When a life of a star just like the sun approaches its end, it turns into a white dwarf — an extremely hot — with some of them may gradually harden and crystallise.
One such was spotted by astronomers which has cooled down, and its core may be transforming into a "cosmic diamond".
In a study — yet to be peer-reviewed — scientists described the white star.
They wrote in the study, accepted for publication in the Monthly Notices of the Royal Astronomical Society: "In this work, we present the discovery of a new Sirius-like quadruple system at 32 parsecs distance, composed of a crystallising white dwarf companion to the previously known triple HD 190412."
1 parsec is equal to 3.26 light-years or roughly 206,265 times the distance from Earth to the Sun.
The stars with mass less than eight times the Sun’s runs out of fuel, their outer stellar material is no longer intact and is pushed out, it leaves behind the star’s core which collapses onto itself into an ultradense object.
These dwarfs shine with the residual heat and cool down over time and turn into black dwarfs made of crystallised carbon, however, the process takes a quadrillion years.
We may not witness one completely crystallised star as the Universe is only about 13.8 billion years old.
But, according to researchers, we can spot signs of crystallisation starting in the cores of white dwarfs in the Universe.

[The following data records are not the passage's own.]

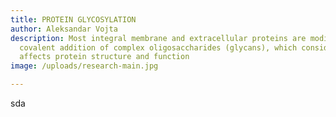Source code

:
 ```yaml
---
title: PROTEIN GLYCOSYLATION
author: Aleksandar Vojta
description: Most integral membrane and extracellular proteins are modified by
  covalent addition of complex oligosaccharides (glycans), which considerably
  affects protein structure and function
image: /uploads/research-main.jpg

---
```

sda
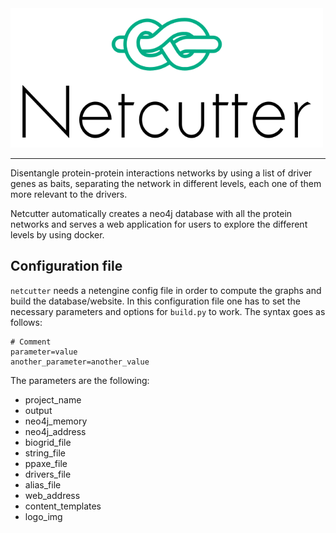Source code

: <img width="500" src="https://raw.githubusercontent.com/scastlara/netcutter/master/netcutter-icon.png?token=AHQSWMFVNUlghvfRS5eEHyOTUy3qT8KBks5bhnh2wA%3D%3D"/>


-----

Disentangle protein-protein interactions networks by using a list of driver genes as baits, separating the network in different levels, each one of them more relevant to the drivers.

Netcutter automatically creates a neo4j database with all the protein networks and serves a web application for users to explore the different levels by using docker.

## Configuration file

`netcutter` needs a netengine config file in order to compute the graphs and build the database/website. In this configuration file one has to set the necessary parameters and options for `build.py` to work. The syntax goes as follows:

```
# Comment
parameter=value
another_parameter=another_value
```

The parameters are the following:

* project_name
* output
* neo4j_memory
* neo4j_address
* biogrid_file
* string_file
* ppaxe_file
* drivers_file
* alias_file
* web_address
* content_templates
* logo_img

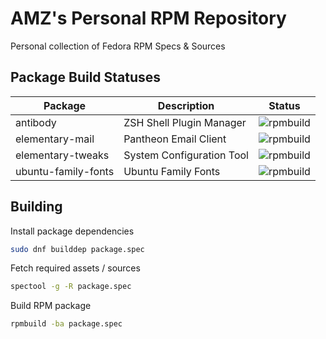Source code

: # AMZ's Personal RPM Repository

Personal collection of Fedora RPM Specs & Sources

## Package Build Statuses

Package                 | Description                               | Status
---                     | ---                                       | ---
antibody                | ZSH Shell Plugin Manager                  | ![rpmbuild](https://copr.fedorainfracloud.org/coprs/amz/extras/package/antibody/status_image/last_build.png)
elementary-mail         | Pantheon Email Client                     | ![rpmbuild](https://copr.fedorainfracloud.org/coprs/amz/extras/package/elementary-mail/status_image/last_build.png)
elementary-tweaks       | System Configuration Tool                 | ![rpmbuild](https://copr.fedorainfracloud.org/coprs/amz/extras/package/elementary-tweaks/status_image/last_build.png)
ubuntu-family-fonts		| Ubuntu Family Fonts						| ![rpmbuild](https://copr.fedorainfracloud.org/coprs/amz/extras/package/ubuntu-family-fonts/status_image/last_build.png)

## Building

Install package dependencies

```bash
sudo dnf builddep package.spec
```

Fetch required assets / sources

```bash
spectool -g -R package.spec
```

Build RPM package

```bash
rpmbuild -ba package.spec
```
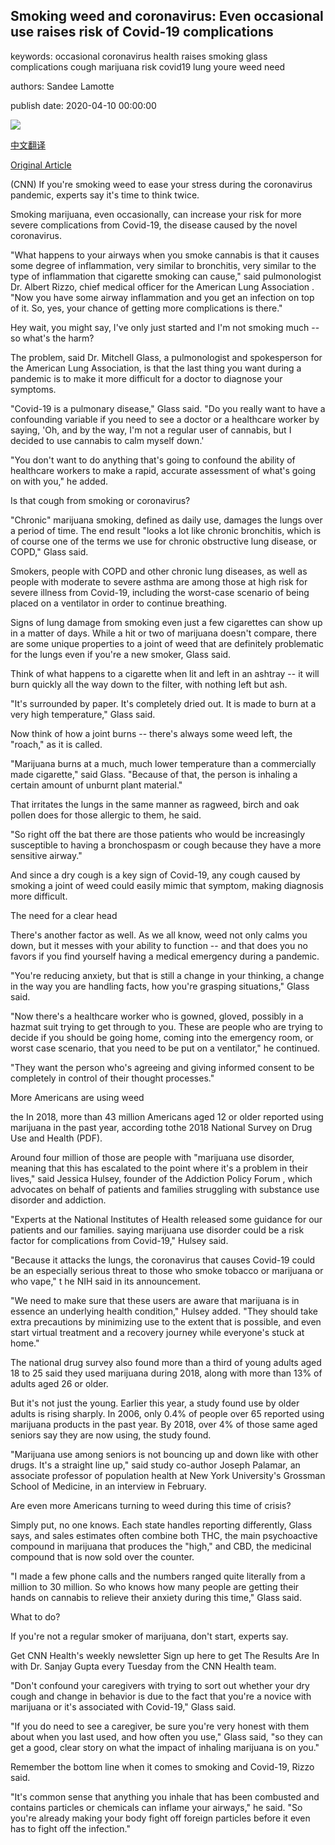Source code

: ## Smoking weed and coronavirus: Even occasional use raises risk of Covid-19 complications

keywords: occasional coronavirus health raises smoking glass complications cough marijuana risk covid19 lung youre weed need

authors: Sandee Lamotte

publish date: 2020-04-10 00:00:00

![](https://cdn.cnn.com/cnnnext/dam/assets/191224132943-cannabis-smoking---stock-super-tease.jpg)

[中文翻译](Smoking%20weed%20and%20coronavirus%3A%20Even%20occasional%20use%20raises%20risk%20of%20Covid-19%20complications_zh.md)

[Original Article](https://edition.cnn.com/2020/04/10/health/smoking-weed-coronavirus-wellness/index.html)

(CNN) If you're smoking weed to ease your stress during the coronavirus pandemic, experts say it's time to think twice.

Smoking marijuana, even occasionally, can increase your risk for more severe complications from Covid-19, the disease caused by the novel coronavirus.

"What happens to your airways when you smoke cannabis is that it causes some degree of inflammation, very similar to bronchitis, very similar to the type of inflammation that cigarette smoking can cause," said pulmonologist Dr. Albert Rizzo, chief medical officer for the American Lung Association . "Now you have some airway inflammation and you get an infection on top of it. So, yes, your chance of getting more complications is there."

Hey wait, you might say, I've only just started and I'm not smoking much -- so what's the harm?

The problem, said Dr. Mitchell Glass, a pulmonologist and spokesperson for the American Lung Association, is that the last thing you want during a pandemic is to make it more difficult for a doctor to diagnose your symptoms.

"Covid-19 is a pulmonary disease," Glass said. "Do you really want to have a confounding variable if you need to see a doctor or a healthcare worker by saying, 'Oh, and by the way, I'm not a regular user of cannabis, but I decided to use cannabis to calm myself down.'

"You don't want to do anything that's going to confound the ability of healthcare workers to make a rapid, accurate assessment of what's going on with you," he added.

Is that cough from smoking or coronavirus?

"Chronic" marijuana smoking, defined as daily use, damages the lungs over a period of time. The end result "looks a lot like chronic bronchitis, which is of course one of the terms we use for chronic obstructive lung disease, or COPD," Glass said.

Smokers, people with COPD and other chronic lung diseases, as well as people with moderate to severe asthma are among those at high risk for severe illness from Covid-19, including the worst-case scenario of being placed on a ventilator in order to continue breathing.

Signs of lung damage from smoking even just a few cigarettes can show up in a matter of days. While a hit or two of marijuana doesn't compare, there are some unique properties to a joint of weed that are definitely problematic for the lungs even if you're a new smoker, Glass said.

Think of what happens to a cigarette when lit and left in an ashtray -- it will burn quickly all the way down to the filter, with nothing left but ash.

"It's surrounded by paper. It's completely dried out. It is made to burn at a very high temperature," Glass said.

Now think of how a joint burns -- there's always some weed left, the "roach," as it is called.

"Marijuana burns at a much, much lower temperature than a commercially made cigarette," said Glass. "Because of that, the person is inhaling a certain amount of unburnt plant material."

That irritates the lungs in the same manner as ragweed, birch and oak pollen does for those allergic to them, he said.

"So right off the bat there are those patients who would be increasingly susceptible to having a bronchospasm or cough because they have a more sensitive airway."

And since a dry cough is a key sign of Covid-19, any cough caused by smoking a joint of weed could easily mimic that symptom, making diagnosis more difficult.

The need for a clear head

There's another factor as well. As we all know, weed not only calms you down, but it messes with your ability to function -- and that does you no favors if you find yourself having a medical emergency during a pandemic.

"You're reducing anxiety, but that is still a change in your thinking, a change in the way you are handling facts, how you're grasping situations," Glass said.

"Now there's a healthcare worker who is gowned, gloved, possibly in a hazmat suit trying to get through to you. These are people who are trying to decide if you should be going home, coming into the emergency room, or worst case scenario, that you need to be put on a ventilator," he continued.

"They want the person who's agreeing and giving informed consent to be completely in control of their thought processes."

More Americans are using weed

the In 2018, more than 43 million Americans aged 12 or older reported using marijuana in the past year, according tothe 2018 National Survey on Drug Use and Health (PDF).

Around four million of those are people with "marijuana use disorder, meaning that this has escalated to the point where it's a problem in their lives," said Jessica Hulsey, founder of the Addiction Policy Forum , which advocates on behalf of patients and families struggling with substance use disorder and addiction.

"Experts at the National Institutes of Health released some guidance for our patients and our families. saying marijuana use disorder could be a risk factor for complications from Covid-19," Hulsey said.

"Because it attacks the lungs, the coronavirus that causes Covid-19 could be an especially serious threat to those who smoke tobacco or marijuana or who vape," t he NIH said in its announcement.

"We need to make sure that these users are aware that marijuana is in essence an underlying health condition," Hulsey added. "They should take extra precautions by minimizing use to the extent that is possible, and even start virtual treatment and a recovery journey while everyone's stuck at home."

The national drug survey also found more than a third of young adults aged 18 to 25 said they used marijuana during 2018, along with more than 13% of adults aged 26 or older.

But it's not just the young. Earlier this year, a study found use by older adults is rising sharply. In 2006, only 0.4% of people over 65 reported using marijuana products in the past year. By 2018, over 4% of those same aged seniors say they are now using, the study found.

"Marijuana use among seniors is not bouncing up and down like with other drugs. It's a straight line up," said study co-author Joseph Palamar, an associate professor of population health at New York University's Grossman School of Medicine, in an interview in February.

Are even more Americans turning to weed during this time of crisis?

Simply put, no one knows. Each state handles reporting differently, Glass says, and sales estimates often combine both THC, the main psychoactive compound in marijuana that produces the "high," and CBD, the medicinal compound that is now sold over the counter.

"I made a few phone calls and the numbers ranged quite literally from a million to 30 million. So who knows how many people are getting their hands on cannabis to relieve their anxiety during this time," Glass said.

What to do?

If you're not a regular smoker of marijuana, don't start, experts say.

Get CNN Health's weekly newsletter Sign up here to get The Results Are In with Dr. Sanjay Gupta every Tuesday from the CNN Health team.

"Don't confound your caregivers with trying to sort out whether your dry cough and change in behavior is due to the fact that you're a novice with marijuana or it's associated with Covid-19," Glass said.

"If you do need to see a caregiver, be sure you're very honest with them about when you last used, and how often you use," Glass said, "so they can get a good, clear story on what the impact of inhaling marijuana is on you."

Remember the bottom line when it comes to smoking and Covid-19, Rizzo said.

"It's common sense that anything you inhale that has been combusted and contains particles or chemicals can inflame your airways," he said. "So you're already making your body fight off foreign particles before it even has to fight off the infection."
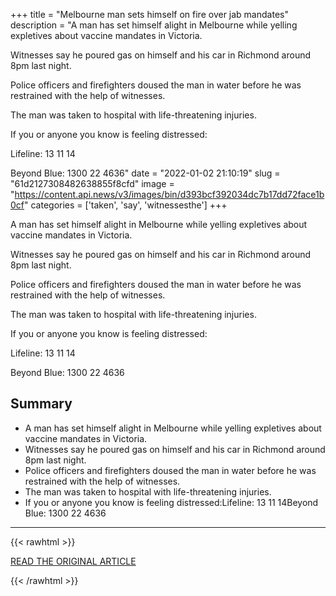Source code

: +++
title = "Melbourne man sets himself on fire over jab mandates"
description = "A man has set himself alight in Melbourne while yelling expletives about vaccine mandates in Victoria.

Witnesses say he poured gas on himself and his car in Richmond around 8pm last night.

Police officers and firefighters doused the man in water before he was restrained with the help of witnesses.

The man was taken to hospital with life-threatening injuries. 


If you or anyone you know is feeling distressed:

Lifeline: 13 11 14

Beyond Blue: 1300 22 4636"
date = "2022-01-02 21:10:19"
slug = "61d2127308482638855f8cfd"
image = "https://content.api.news/v3/images/bin/d393bcf392034dc7b17dd72face1b0cf"
categories = ['taken', 'say', 'witnessesthe']
+++

A man has set himself alight in Melbourne while yelling expletives about vaccine mandates in Victoria.

Witnesses say he poured gas on himself and his car in Richmond around 8pm last night.

Police officers and firefighters doused the man in water before he was restrained with the help of witnesses.

The man was taken to hospital with life-threatening injuries. 


If you or anyone you know is feeling distressed:

Lifeline: 13 11 14

Beyond Blue: 1300 22 4636

## Summary

- A man has set himself alight in Melbourne while yelling expletives about vaccine mandates in Victoria.
- Witnesses say he poured gas on himself and his car in Richmond around 8pm last night.
- Police officers and firefighters doused the man in water before he was restrained with the help of witnesses.
- The man was taken to hospital with life-threatening injuries.
- If you or anyone you know is feeling distressed:Lifeline: 13 11 14Beyond Blue: 1300 22 4636

---

{{< rawhtml >}}
  <p class="article-category">
    <a target="_blank" href="https://www.skynews.com.au/australia-news/coronavirus/melbourne-man-sets-himself-on-fire-over-jab-mandates/video/eb5e33adbd7e7f673c86f8ba2691a65d">READ THE ORIGINAL ARTICLE</a>
  </p>
{{< /rawhtml >}}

Since the crystallisation process releases energy that dissipates as heat, scientists say it may lead to slowing in the cooling of white dwarf stars, which may make them appear younger than the dead star's actual age.
With the new-age telescope of the European Space Agency's Gaia, it has become easier to measure a star's distance away from Earth based on its actual brightness and age.
The discovery was made possible by data from Gaia space telescopes tied up with a system of three stars, named HD 190412.
Researchers suspect the star system is around 7.3 billion years old and the crystallising white dwarf's age could be about 4.2 billion years.
Scientists noted that the discovery of this system in such proximity to Earth, suggests there may be many similar star systems in the cosmos that could prove useful for benchmarking the crystallisation process.
"We propose that the discovery of this system at only 32 parsecs suggests that similar Sirius-like systems containing crystallising white dwarfs are likely to be numerous. Future discoveries may therefore allow for stronger tests of white dwarf crystallisation models," they wrote.